Copy down the text of all the data below, line for line and unchanged, and leave the pictures out of your answer.

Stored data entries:
====

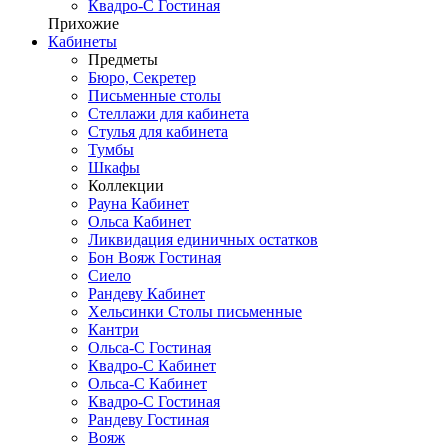
Квадро-С Гостиная
Прихожие
Кабинеты
Предметы
Бюро, Секретер
Письменные столы
Стеллажи для кабинета
Стулья для кабинета
Тумбы
Шкафы
Коллекции
Рауна Кабинет
Ольса Кабинет
Ликвидация единичных остатков
Бон Вояж Гостиная
Сиело
Рандеву Кабинет
Хельсинки Столы письменные
Кантри
Ольса-С Гостиная
Квадро-С Кабинет
Ольса-С Кабинет
Квадро-С Гостиная
Рандеву Гостиная
Вояж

====

EXERCISE ANSWER
Квадро-С Гостиная
Прихожие
Кабинеты
Предметы
Бюро, Секретер
Письменные столы
Стеллажи для кабинета
Стулья для кабинета
Тумбы
Шкафы
Коллекции
Рауна Кабинет
Ольса Кабинет
Ликвидация единичных остатков
Бон Вояж Гостиная
Сиело
Рандеву Кабинет
Хельсинки Столы письменные
Кантри
Ольса-С Гостиная
Квадро-С Кабинет
Ольса-С Кабинет
Квадро-С Гостиная
Рандеву Гостиная
Вояж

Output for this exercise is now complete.